Senhor... meu pai me ajuda! Alan Kardec, He Man, alguém me tire daqui! Eu já nem conseguia mais controlar meus pensamentos, a ponto de, num exercício de autoflagelo, começar a me lembrar da música tema do filme 007 Contra Goldfinger. Mas respirei aliviado quando ela me ordenou levantar e ir para uma outra sala, onde ocorreria o gran finale. Segui todas as instruções e assumi posição numa maca meio estranha. Dra. Renatão entrou saltitante, lépida e fagueira. Passou a mão nos cabelos e me disse ao pé do ouvido, com indisfarçável regozijo: “relaxa, Lê.” Pode isso?
Confesso: já tinha abraçado a capeta faz tempo. Não tinha muito que fazer. Pelos menos ela tem a voz bonita e o sobrenome dela é Curto, pensava eu. Ela calçou novas luvas e quando vi de perto aquele indicador, pude entender o significado da expressão curto e grosso. Socorro! Faltavam apenas alguns segundos pra o fim da minha vida, quando ela enfim pronunciou a frase que me fez recobrar os sentidos e tomar uma atitude. Olhando pra mim com cara de quem fez four no flop ela disse assim: “Alê, não vai doer nada. Eu vou colocando bem devagarzinho e seu doer eu tiro!” Foi o que bastou. Pulei da maca, joguei jaleco pro alto, encarei a jararaca e pelado com o dedo em riste disse: Ei, essa fala é minha doutora. Eu que falo isso. Posso ate ser liberal, mas inversão de papeis, me desculpe, ainda num to pronto.

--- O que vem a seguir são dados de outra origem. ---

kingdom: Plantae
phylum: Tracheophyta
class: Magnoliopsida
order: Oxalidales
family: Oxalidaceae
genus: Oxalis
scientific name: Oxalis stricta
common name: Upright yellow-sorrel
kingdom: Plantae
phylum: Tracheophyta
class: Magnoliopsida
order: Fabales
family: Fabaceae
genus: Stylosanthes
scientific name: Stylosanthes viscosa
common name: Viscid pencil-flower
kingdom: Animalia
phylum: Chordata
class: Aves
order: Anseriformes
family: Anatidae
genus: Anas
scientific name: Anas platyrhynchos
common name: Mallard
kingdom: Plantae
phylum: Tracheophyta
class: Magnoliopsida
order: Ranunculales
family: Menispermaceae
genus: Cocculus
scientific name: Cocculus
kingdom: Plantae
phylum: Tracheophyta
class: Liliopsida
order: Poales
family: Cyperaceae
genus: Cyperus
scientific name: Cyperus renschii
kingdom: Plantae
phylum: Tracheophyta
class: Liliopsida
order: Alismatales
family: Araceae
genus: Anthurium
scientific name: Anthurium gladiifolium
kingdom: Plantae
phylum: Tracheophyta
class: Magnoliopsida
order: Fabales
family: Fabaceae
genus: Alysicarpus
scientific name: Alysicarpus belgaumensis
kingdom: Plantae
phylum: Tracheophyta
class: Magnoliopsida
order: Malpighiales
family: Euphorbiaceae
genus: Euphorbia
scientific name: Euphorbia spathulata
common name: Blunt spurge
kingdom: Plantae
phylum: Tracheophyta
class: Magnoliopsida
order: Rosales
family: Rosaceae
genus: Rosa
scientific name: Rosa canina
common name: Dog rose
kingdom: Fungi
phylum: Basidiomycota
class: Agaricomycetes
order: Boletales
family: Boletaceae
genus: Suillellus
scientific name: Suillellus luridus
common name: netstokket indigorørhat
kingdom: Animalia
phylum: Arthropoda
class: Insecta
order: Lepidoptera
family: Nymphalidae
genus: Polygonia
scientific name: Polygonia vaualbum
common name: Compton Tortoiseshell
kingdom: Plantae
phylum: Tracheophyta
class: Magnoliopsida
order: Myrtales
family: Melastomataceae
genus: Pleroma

Dias depois, preso no transito, percebo alguém gesticulando no carro ao lado. Baixei o vidro e quase morri de susto quando Renatão gritou de lá: “ei, Alê, tudo bem? Olha, aparece no consultório qualquer hora. Vamos terminar o exame e depois, quem sabe a gente não toma um café.” As marcas dos pneus do meu carro estão até hoje no asfalto. A multa por ter avançado o sinal eu ainda não paguei. E as os danos psicológicos causados por aquela tarde no consultório... bem, eu não quero falar mais sobre isso!